Monday, March 8, 2010


Have you seen Night of the Living Dead?
A hand full of people hunker down in a farmhouse to weather the zombie apocalypse? That's a story worth telling!
"They're coming for you Barbara" is the catch phrase of the movie. Some people say it's the catch phrase that started the popularity zombie movie. I'm not sure about that, but who am I to argue? There are bigger things to argue about with this flick, so let's do that.
I've heard a lot of times that George A. Romero wanted to "say something" about race relations with his 1968 movie. Never mind. Who cares? I don't see anything there, and I'm kind of sick of people looking at movies with authorial intent in mind. Sooo, you know what's awesome?

Ben kills zombies with a tire iron!
Barbara is killed by her own brother, who's the first person to fall victim to the zombie scourge.

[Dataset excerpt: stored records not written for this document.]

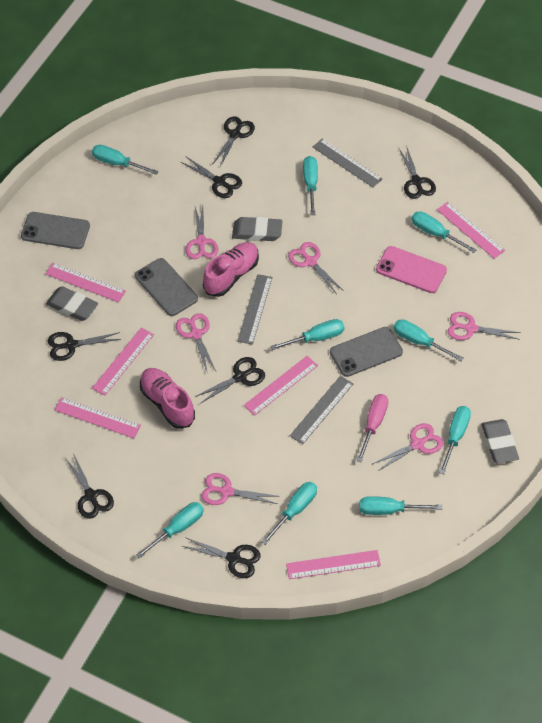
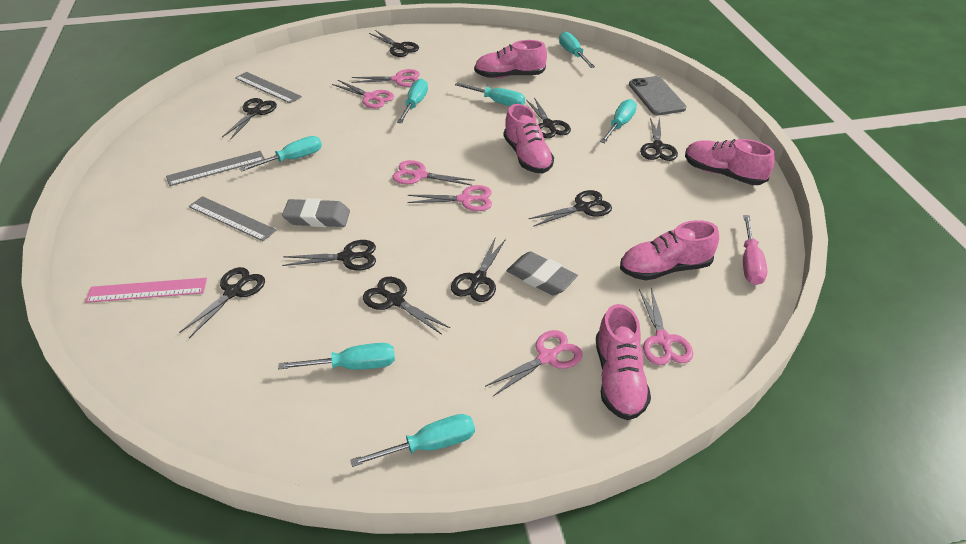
black scissors: 7 -> 9
grey eraser: 3 -> 2
grey phone: 3 -> 1
pink phone: 1 -> 0
pink ruler: 6 -> 1
pink shoe: 2 -> 5
turquoise screwdriver: 9 -> 7

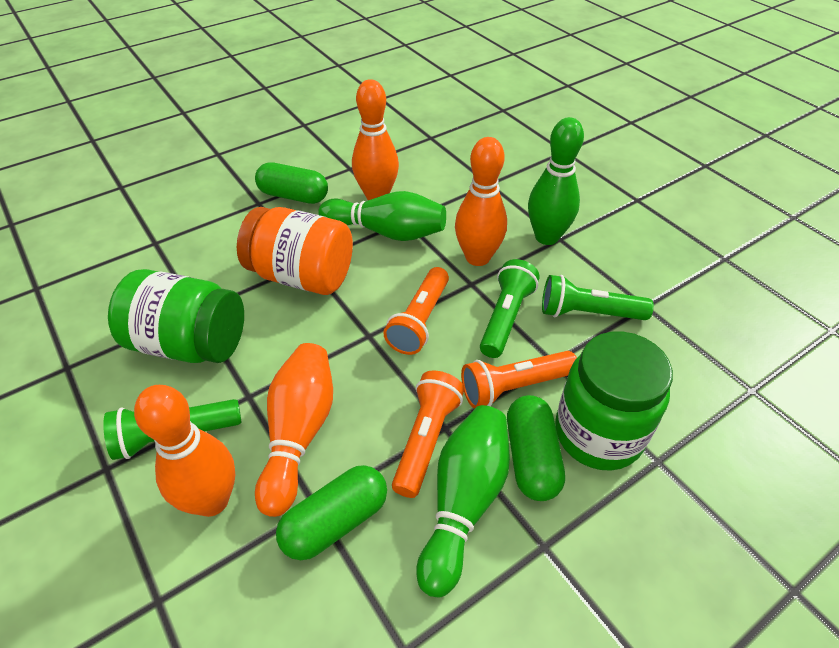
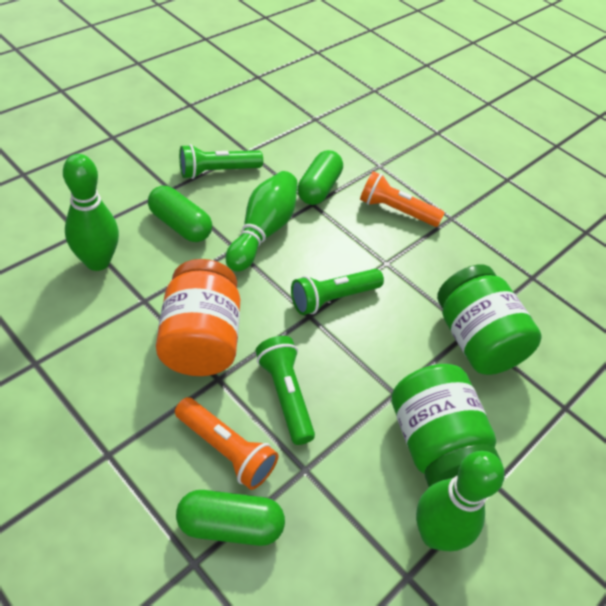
orange bowling pin: 4 -> 0
orange flashlight: 3 -> 2

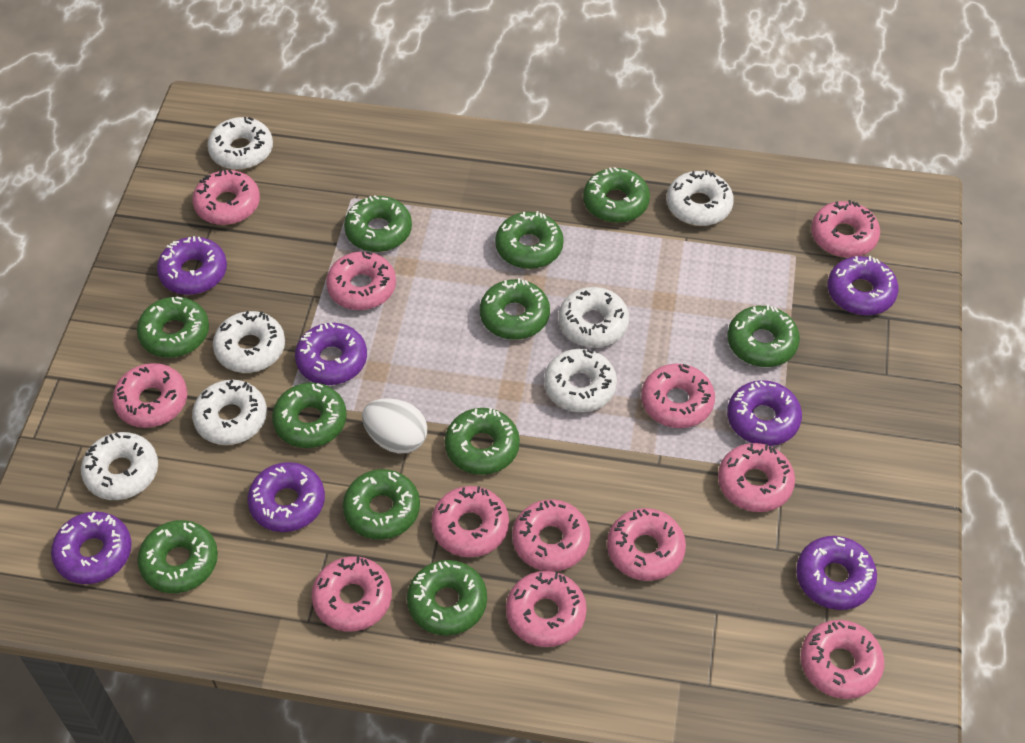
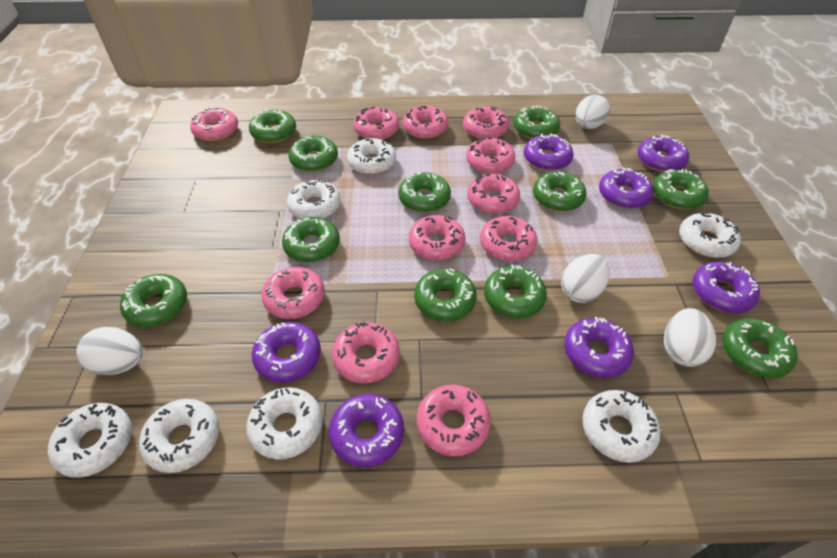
pink donut: 12 -> 11
white egg: 1 -> 4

Radioactive dust from space is what's causing all this? Space scared the crap out of people in the 60's. Isn't that quaint?

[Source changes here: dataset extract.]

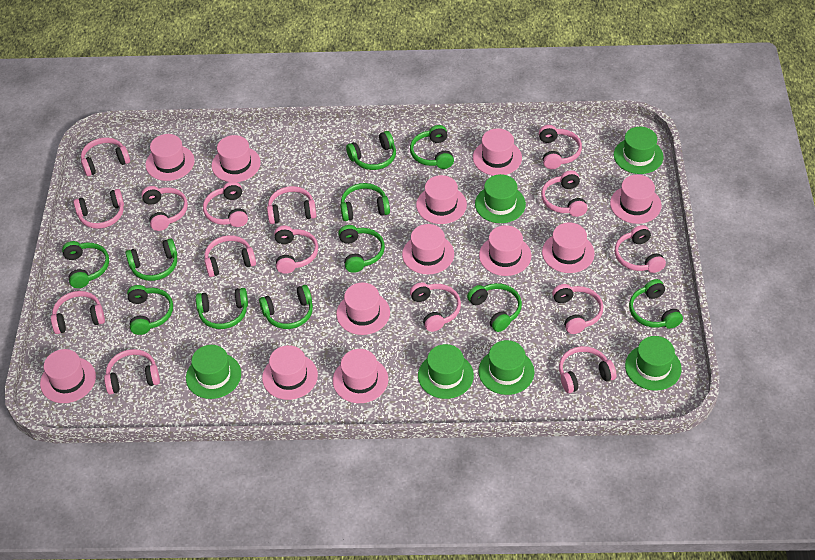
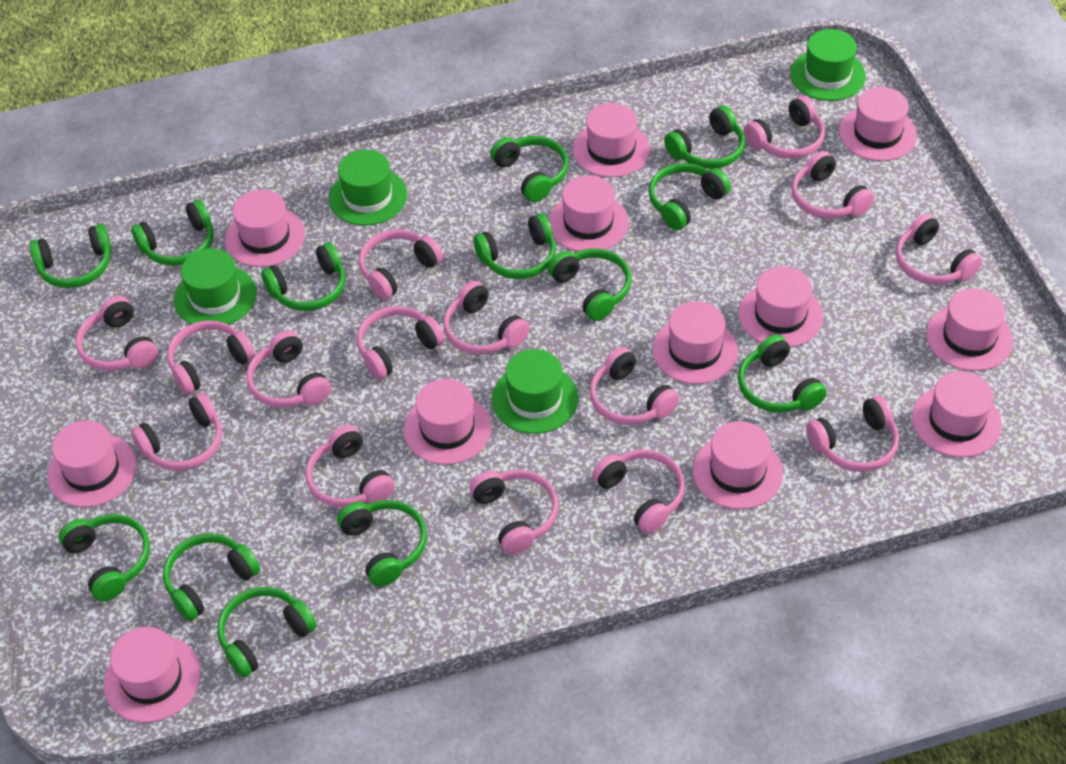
green hat: 6 -> 4
green headphones: 11 -> 13

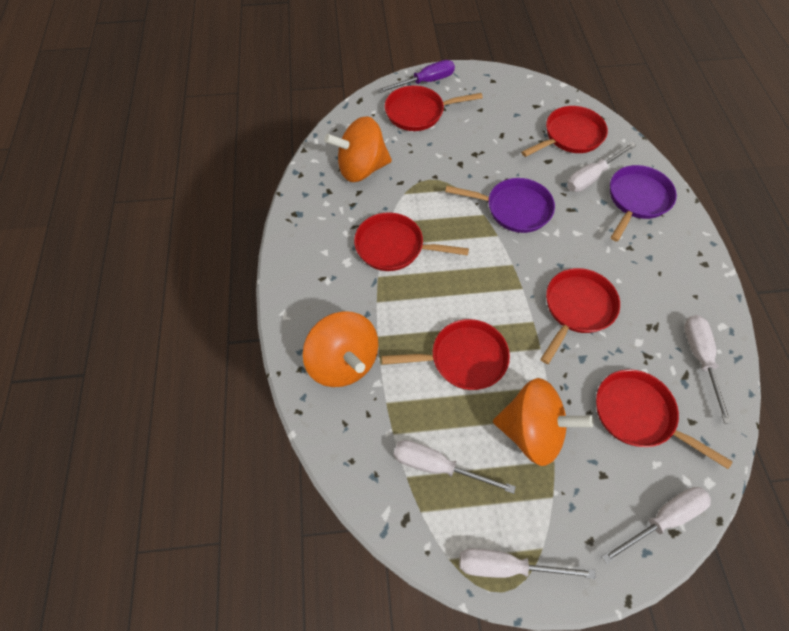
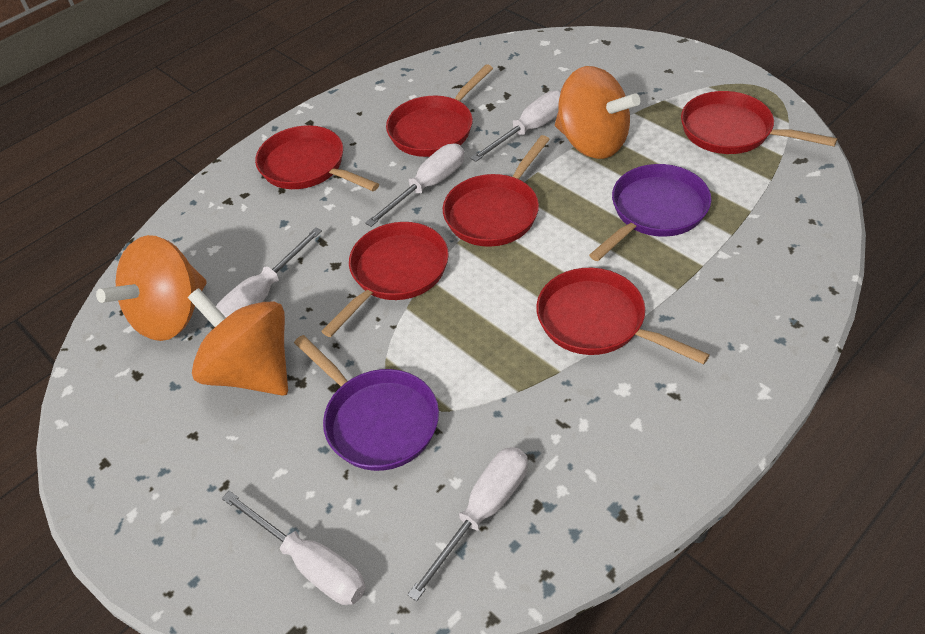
purple screwdriver: 1 -> 0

What's the safest spot in your house should the zombie apocalypse occur? Discuss! That should be an assignment in high school classes. Everybody should understand the strongholds of one's domicile.
The zombies are scary as hell. They don't make noise really, they aren't fast, they don't have a ton of makeup, but they're haunting.
An ending that makes you go "man!"

If you haven't seen this movie, you owe it to yourself to see it. If you have seen it, watch it again. There are things in there that still surprise me even after having seen it a dozen times. It's like Hamlet that way.
They're Coming for You, Barbara
All in all, I like this zombie movie over all the others I've seen, and I've seen a lot. There's something to its simplicity and its subtlety that lends it some class. It's funny in its own way without trying to be funny, and for the most part the story's told straight. It trusts its audience, and it trusts its actors, and I think, though it in many ways redefined its genre, trusted its genre in a way that most zombie and horror movies don't.